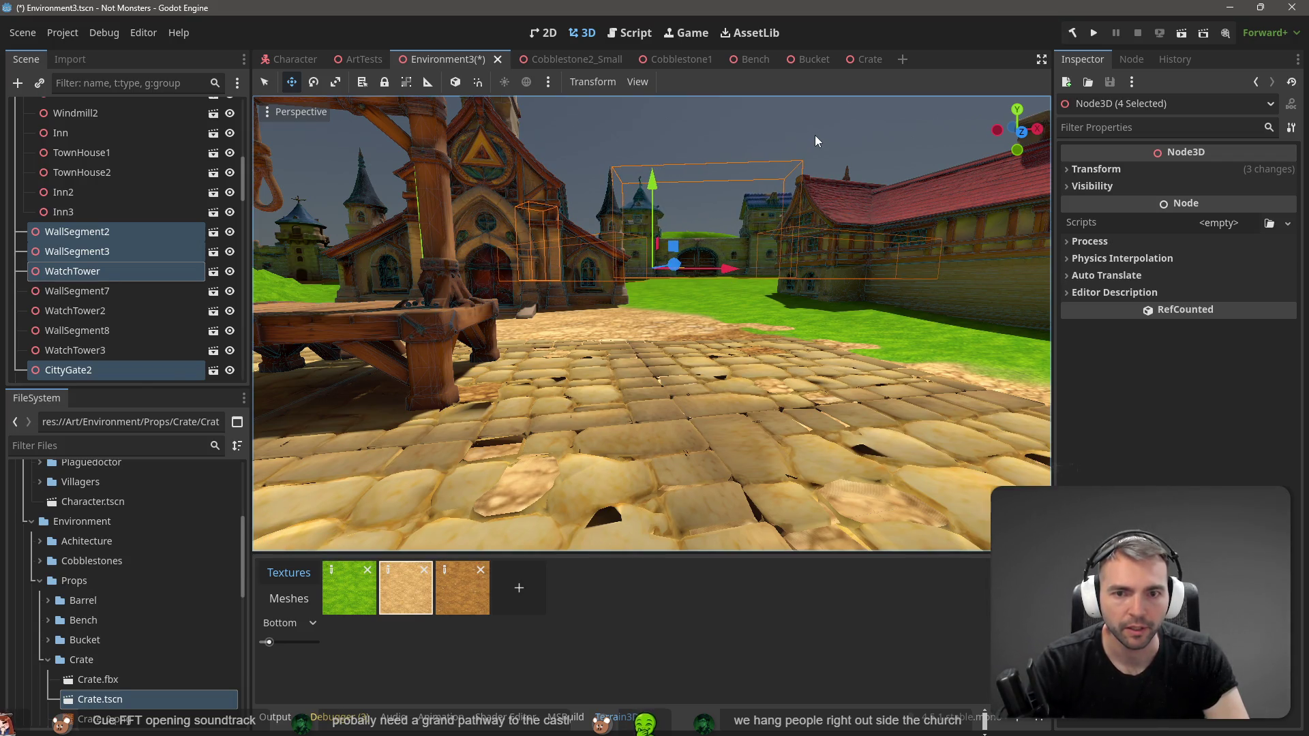
Step: Select the Inn and fly the camera over the square toward the church and castle wall
click(815, 135)
key(s)
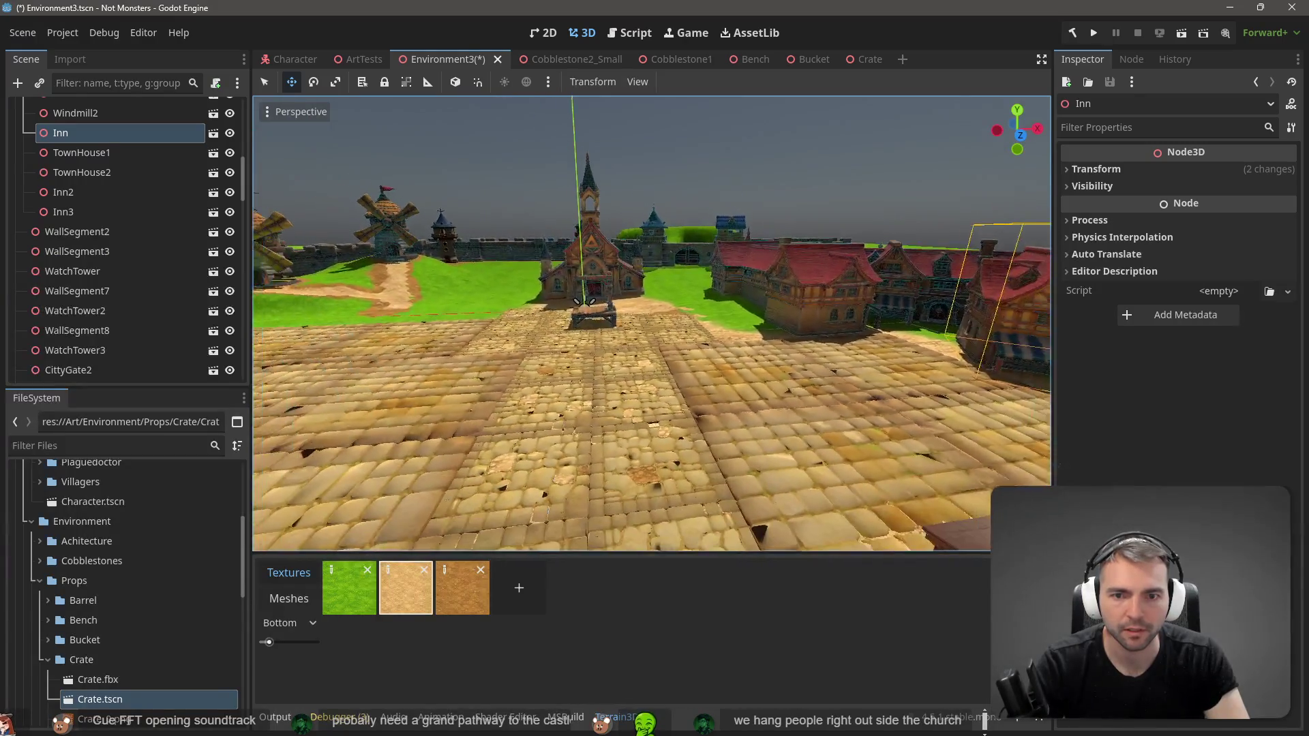
key(w)
key(s)
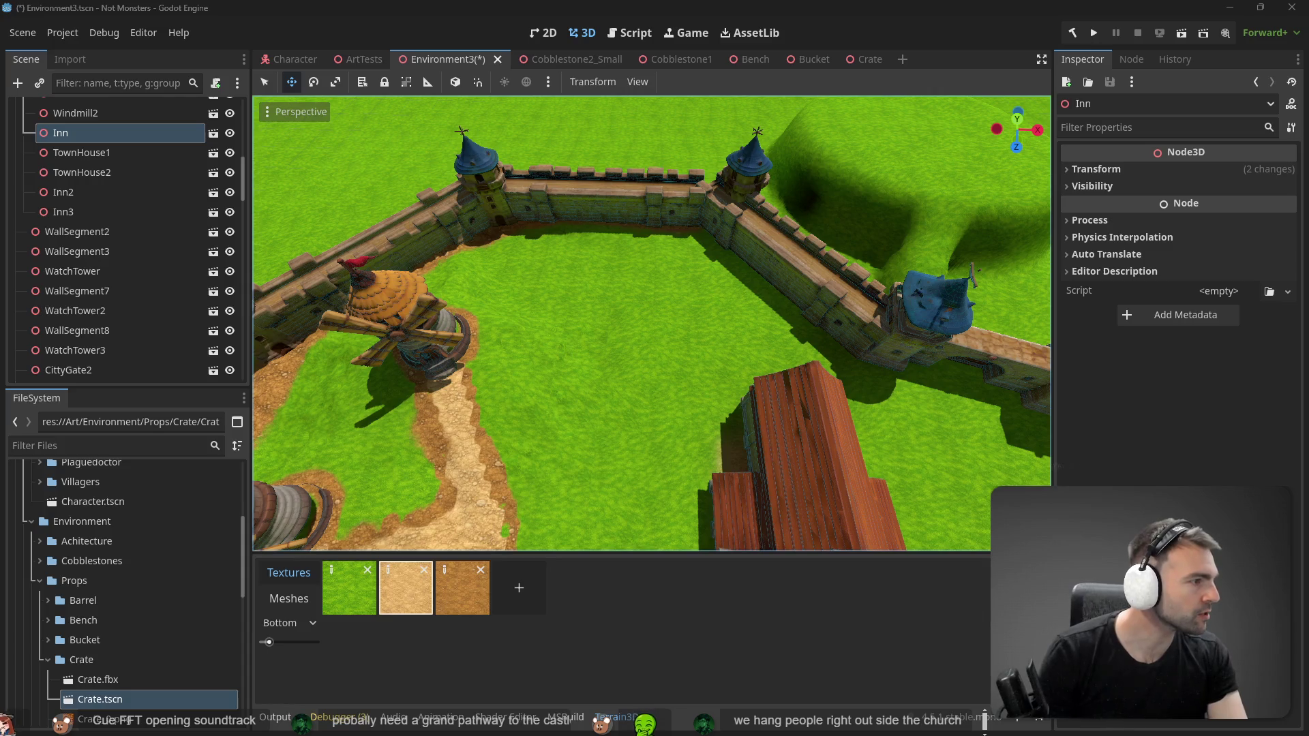
key(alt+Tab)
Step: Zoom and pan across the Town Layout frame to study the reference images, then return to Godot
scroll(397, 325, down, 5)
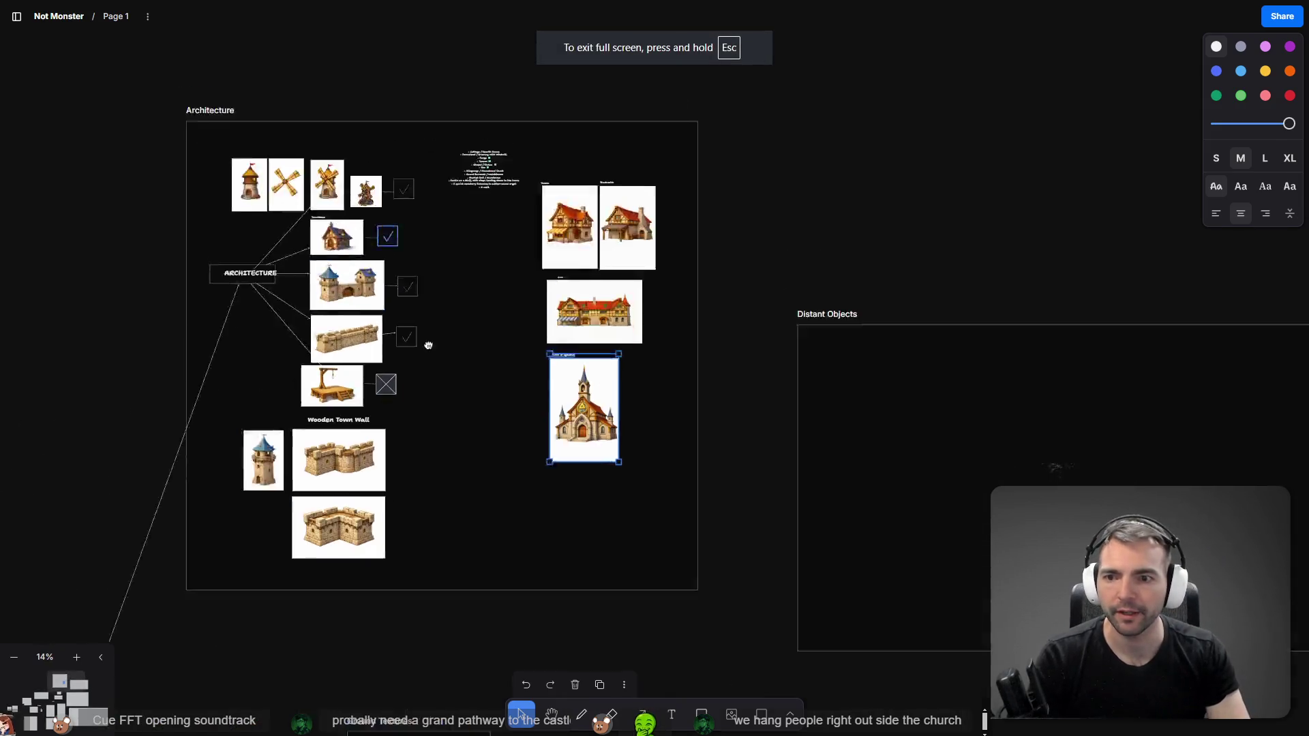
scroll(527, 296, down, 5)
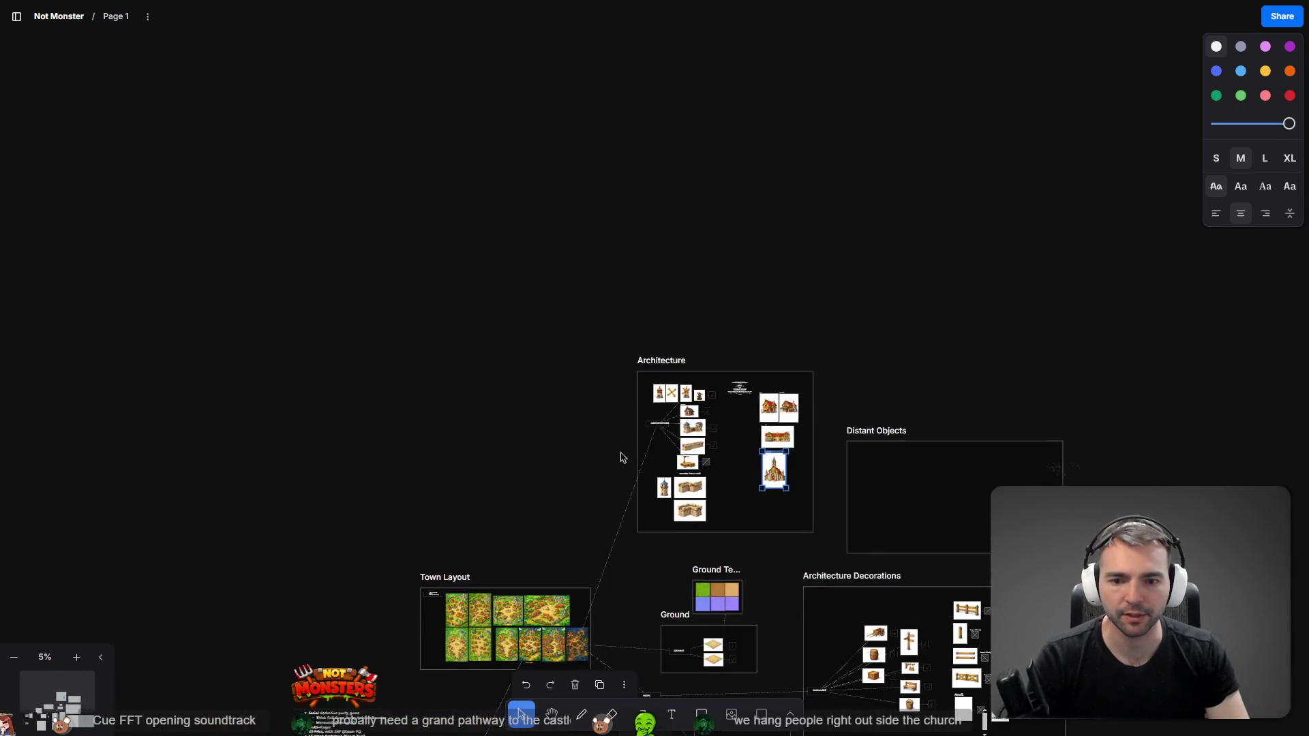
scroll(736, 321, up, 10)
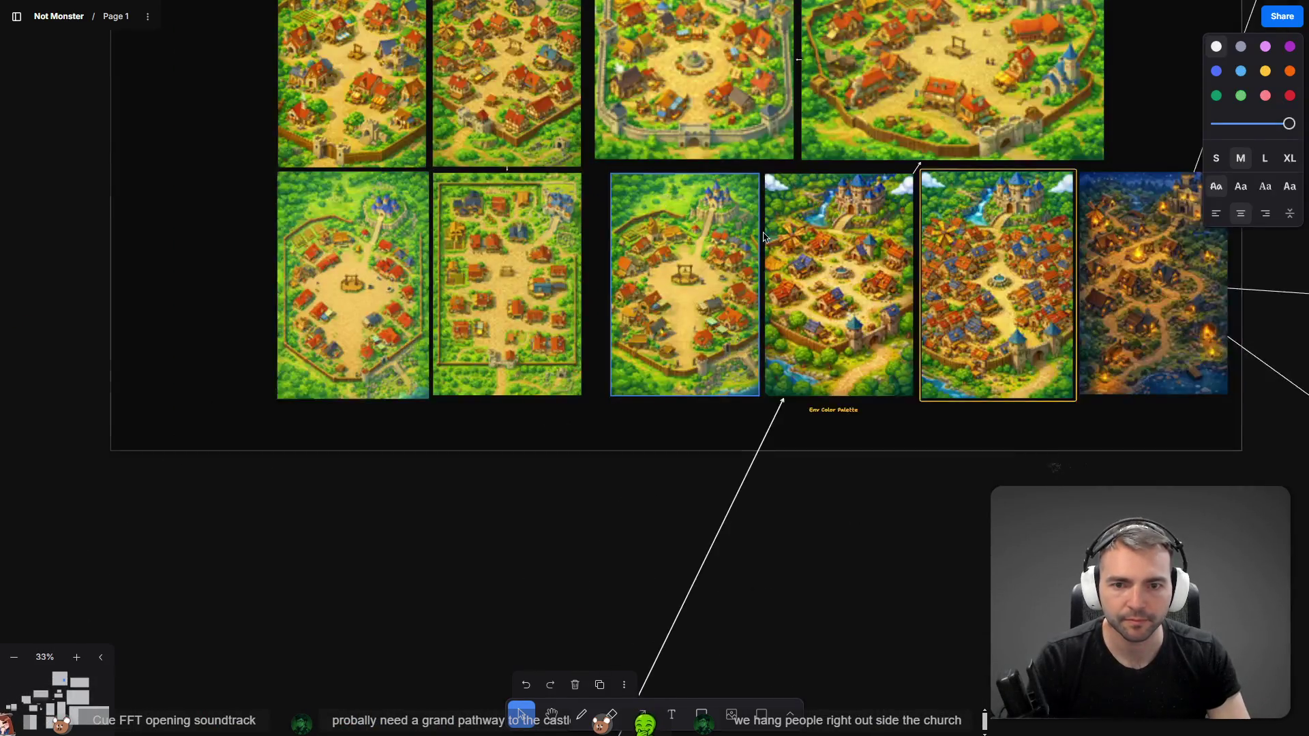
scroll(692, 173, up, 6)
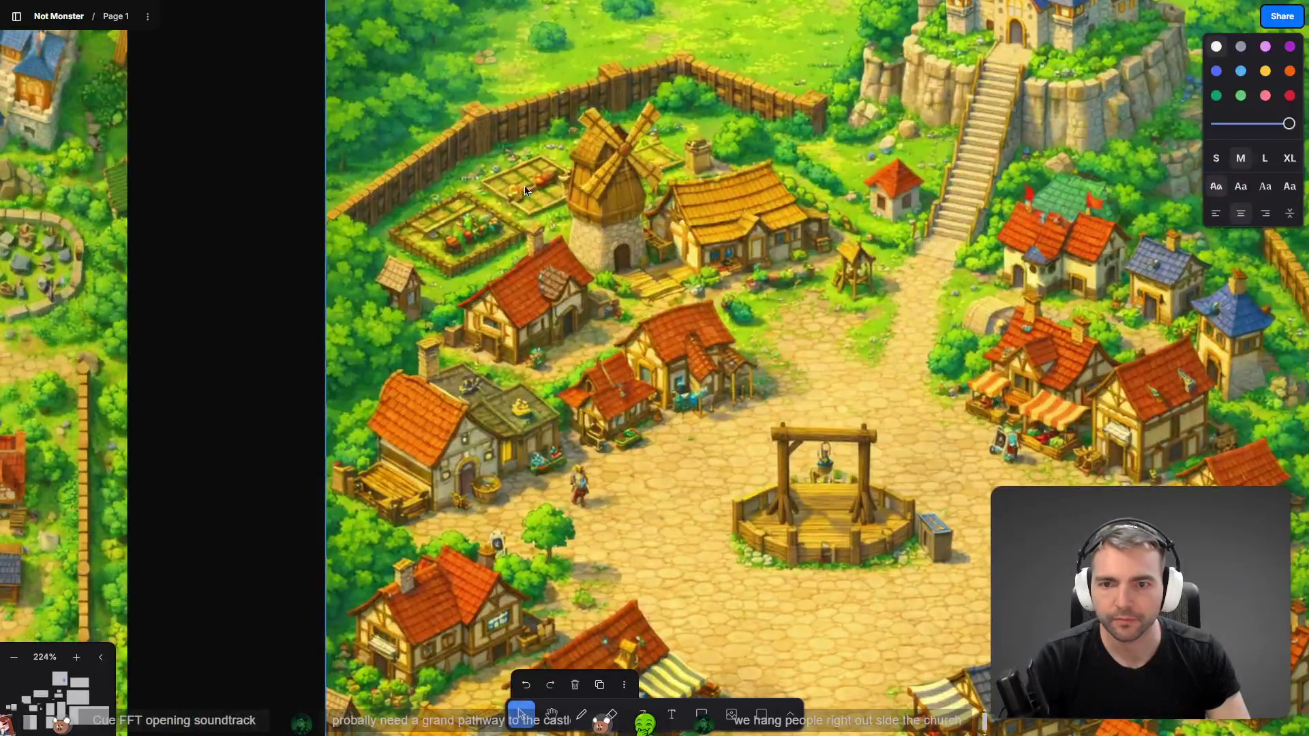
scroll(692, 173, up, 2)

■ TASK REQUIREMENTS:
The entries are to be written out again exactly, though without any images.

■ SOLUTION TO THIS TASK:
Step: Select the Inn and fly the camera over the square toward the church and castle wall
click(815, 135)
key(s)
key(w)
key(s)
key(alt+Tab)
Step: Zoom and pan across the Town Layout frame to study the reference images, then return to Godot
scroll(397, 325, down, 5)
scroll(527, 296, down, 5)
scroll(736, 321, up, 10)
scroll(692, 173, up, 6)
scroll(692, 173, up, 2)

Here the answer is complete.